Lucrezia tilted her little chin over one shoulder to look at me. “Is it worth it?”

“Very much. Don’t let the priests tell you differently.” I produced the little silver comb that I always tucked into my sleeve and began stroking it through her untidy curls. “So your father talks about me?”

“Yes, he wants to have you painted for his study! With a blue dress and a dove in your lap, as the Virgin.”

Apt
, I thought a touch sourly.

“I’m to have my portrait painted soon too,” Lucrezia confided. “For my betrothed. He wants a look at me, and I have to look pretty, I
have
to. If I don’t he’ll marry someone else, and my heart will break!”

“And who is your betrothed?” Gently I teased a knot out of a curl behind her ear.

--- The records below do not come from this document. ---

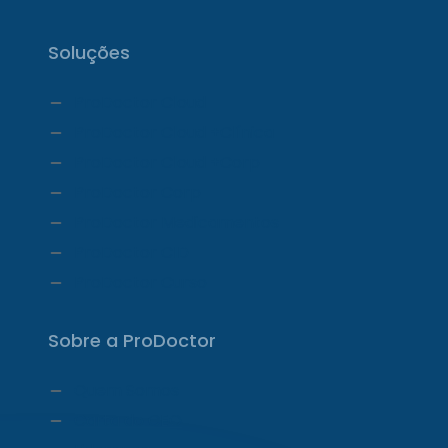
Soluções
ProDoctor Cloud
ProDoctor Cloud +Clínica
ProDoctor Cloud +Corp
ProDoctor Corp
ProDoctor Medicamentos
ProDoctor CID
ProDoctor Curso
Sobre a ProDoctor
Quem Somos
Carta do CEO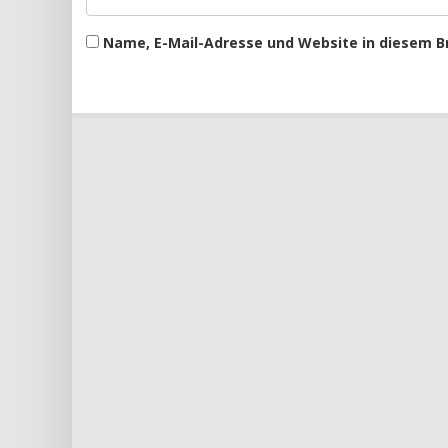
Name, E-Mail-Adresse und Website in diesem 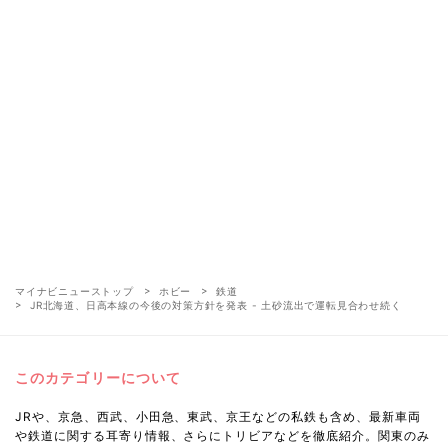
マイナビニューストップ
ホビー
鉄道
JR北海道、日高本線の今後の対策方針を発表 - 土砂流出で運転見合わせ続く
このカテゴリーについて
JRや、京急、西武、小田急、東武、京王などの私鉄も含め、最新車両
や鉄道に関する耳寄り情報、さらにトリビアなどを徹底紹介。関東のみ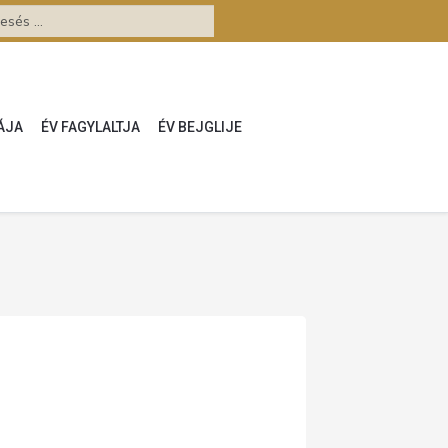
ÁJA
ÉV FAGYLALTJA
ÉV BEJGLIJE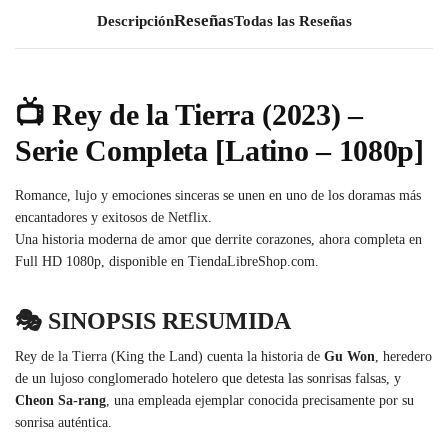
Descripción
Todas las Reseñas
📺
Rey de la Tierra (2023) –
Serie Completa [Latino – 1080p]
Romance, lujo y emociones sinceras se unen en uno de los doramas más
encantadores y exitosos de Netflix.
Una historia moderna de amor que derrite corazones, ahora completa en
Full HD 1080p, disponible en TiendaLibreShop.com.
🎭
SINOPSIS RESUMIDA
Rey de la Tierra (King the Land) cuenta la historia de
Gu Won
, heredero
de un lujoso conglomerado hotelero que detesta las sonrisas falsas, y
Cheon Sa-rang
, una empleada ejemplar conocida precisamente por su
sonrisa auténtica.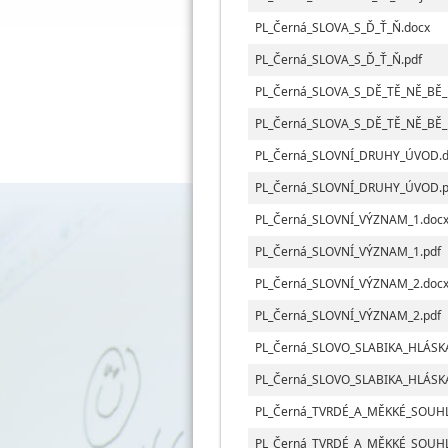
PL_Černá_SLOVA_S_Ď_Ť_Ň.docx
PL_Černá_SLOVA_S_Ď_Ť_Ň.pdf
PL_Černá_SLOVA_S_DĚ_TĚ_NĚ_BĚ_
PL_Černá_SLOVA_S_DĚ_TĚ_NĚ_BĚ_
PL_Černá_SLOVNÍ_DRUHY_ÚVOD.d
PL_Černá_SLOVNÍ_DRUHY_ÚVOD.p
PL_Černá_SLOVNÍ_VÝZNAM_1.doc
PL_Černá_SLOVNÍ_VÝZNAM_1.pdf
PL_Černá_SLOVNÍ_VÝZNAM_2.doc
PL_Černá_SLOVNÍ_VÝZNAM_2.pdf
PL_Černá_SLOVO_SLABIKA_HLÁSK
PL_Černá_SLOVO_SLABIKA_HLÁSKA
PL_Černá_TVRDÉ_A_MĚKKÉ_SOUHL
PL_Černá_TVRDÉ_A_MĚKKÉ_SOUHL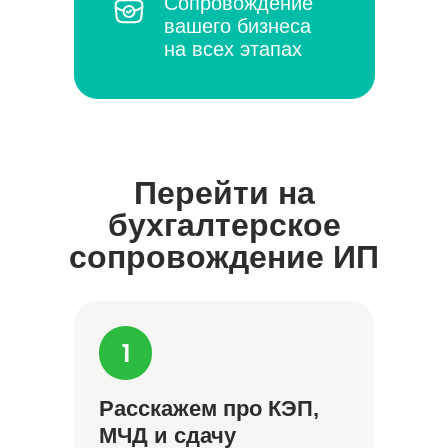
Сопровождение
вашего бизнеса
на всех этапах
Перейти на
бухгалтерское
сопровождение ИП
Расскажем про КЭП,
МЧД и сдачу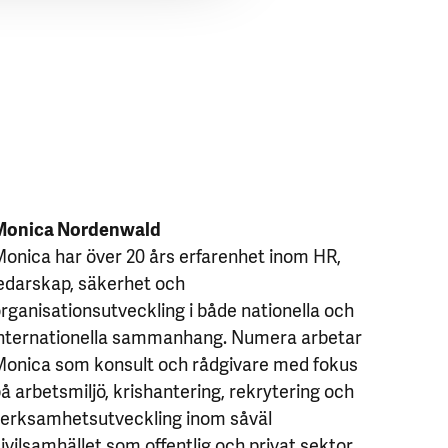
Monica Nordenwald
onica har över 20 års erfarenhet inom HR,
edarskap, säkerhet och
rganisationsutveckling i både nationella och
nternationella sammanhang. Numera arbetar
onica som konsult och rådgivare med fokus
å arbetsmiljö, krishantering, rekrytering och
erksamhetsutveckling inom såväl
ivilsamhället som offentlig och privat sektor.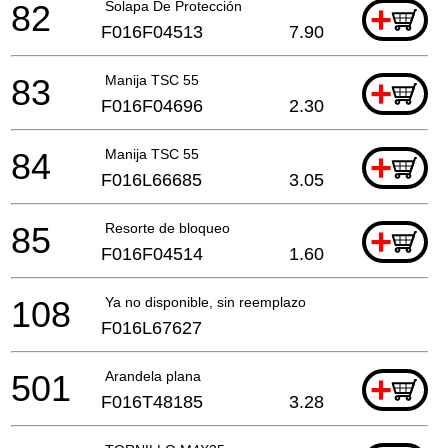
82
Solapa De Protección
+
F016F04513
7.90
83
Manija TSC 55
+
F016F04696
2.30
84
Manija TSC 55
+
F016L66685
3.05
85
Resorte de bloqueo
+
F016F04514
1.60
108
Ya no disponible, sin reemplazo
F016L67627
501
Arandela plana
+
F016T48185
3.28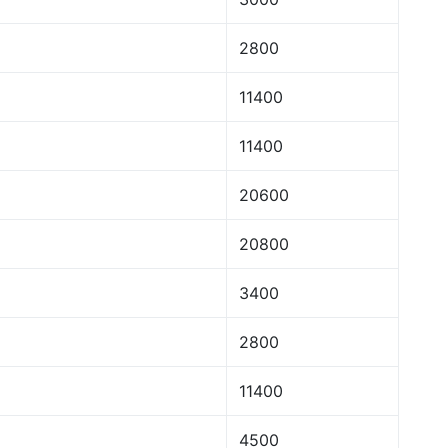
2800
11400
11400
20600
20800
3400
2800
11400
4500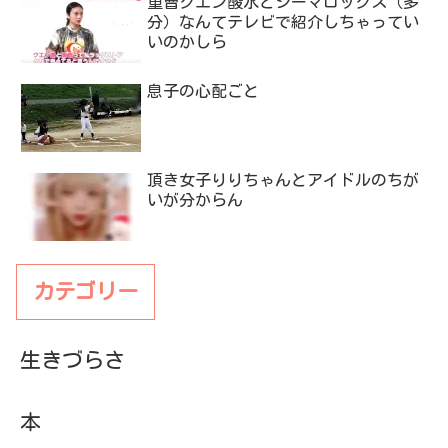
息子の心配ごと
頂き女子りりちゃんとアイドルのちが
いが分からん
カテゴリー
生きづらさ
本
健康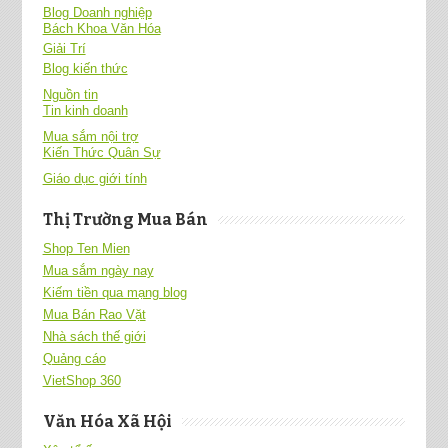
Blog Doanh nghiệp
Bách Khoa Văn Hóa
Giải Trí
Blog kiến thức
Nguồn tin
Tin kinh doanh
Mua sắm nội trợ
Kiến Thức Quân Sự
Giáo dục giới tính
Thị Trường Mua Bán
Shop Ten Mien
Mua sắm ngày nay
Kiếm tiền qua mạng blog
Mua Bán Rao Vặt
Nhà sách thế giới
Quảng cáo
VietShop 360
Văn Hóa Xã Hội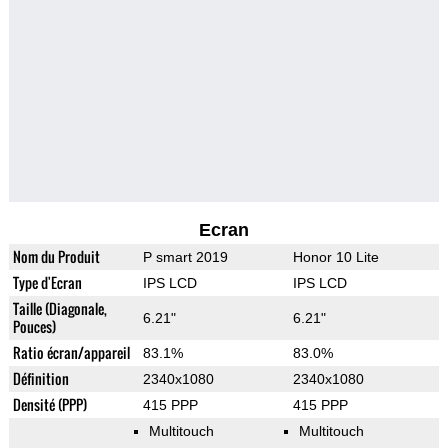
Ecran
Nom du Produit
P smart 2019
Honor 10 Lite
Type d'Ecran
IPS LCD
IPS LCD
Taille (Diagonale,
6.21"
6.21"
Pouces)
Ratio écran/appareil
83.1%
83.0%
Définition
2340x1080
2340x1080
Densité (PPP)
415 PPP
415 PPP
Multitouch
Multitouch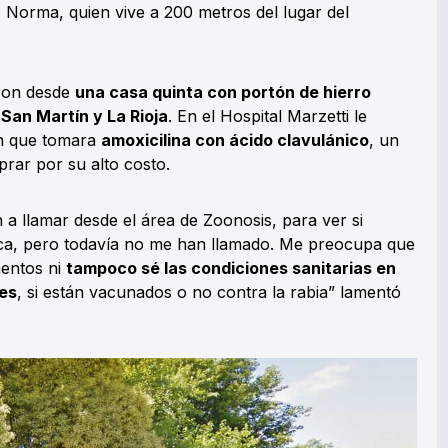
ó Norma, quien vive a 200 metros del lugar del
eron desde
una casa quinta con portón de hierro
San Martín y La Rioja
. En el Hospital Marzetti le
on que tomara
amoxicilina con ácido clavulánico
, un
ar por su alto costo.
a llamar desde el área de Zoonosis, para ver si
ica, pero todavía no me han llamado. Me preocupa que
entos ni
tampoco sé las condiciones sanitarias en
es
, si están vacunados o no contra la rabia” lamentó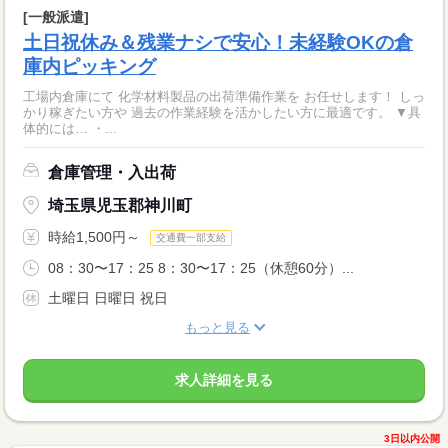
[一般派遣]
土日祝休み＆残業ナシで安心！未経験OKの倉
庫内ピッキング
工場内倉庫にて 化学材料製品の出荷準備作業を お任せします！ しっ
かり稼ぎたい方や 過去の作業経験を活かしたい方に最適です。 ▼具
体的には… ・...
倉庫管理・入出荷
埼玉県児玉郡神川町
時給1,500円～
交通費一部支給
08：30〜17：25 8：30〜17：25（休憩60分）...
土曜日 日曜日 祝日
もっと見る
求人詳細を見る
3日以内公開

“Don Gaspare Aversa, Count of Procida.” She pronounced the name with satisfaction. “A very noble gentleman in Spain.”

“A good match. Have you met him?”

“No, but my father says he’s young and handsome. I’m only to have the best.” Lucrezia gave a wriggle of satisfaction. “Father loves me.”

“Sit still,” I told her. “You’ve got tangles.”

“I always do.” She heaved a gusty sigh. “I wish I didn’t have curls.”

“Yes, you do. Because you won’t need a hot poker to make ringlets, the way I do.”

She gave a little bounce of satisfaction at that, then sat still as I worked the comb. I found I was humming and felt a twinge that I realized was contentment. I hadn’t had a companion since I came to this
palazzo
, not really—not someone with whom I could sit and giggle, someone who wanted nothing more out of me than a few words of gossip and my hands combing her hair. Just Madonna Adriana and her coin counting, or the innumerable Orsini cousins who came to inspect me over plates of honeyed
mostaccioli
and make equally honeyed inquiries about why I hadn’t accompanied my husband to the country. I ask you!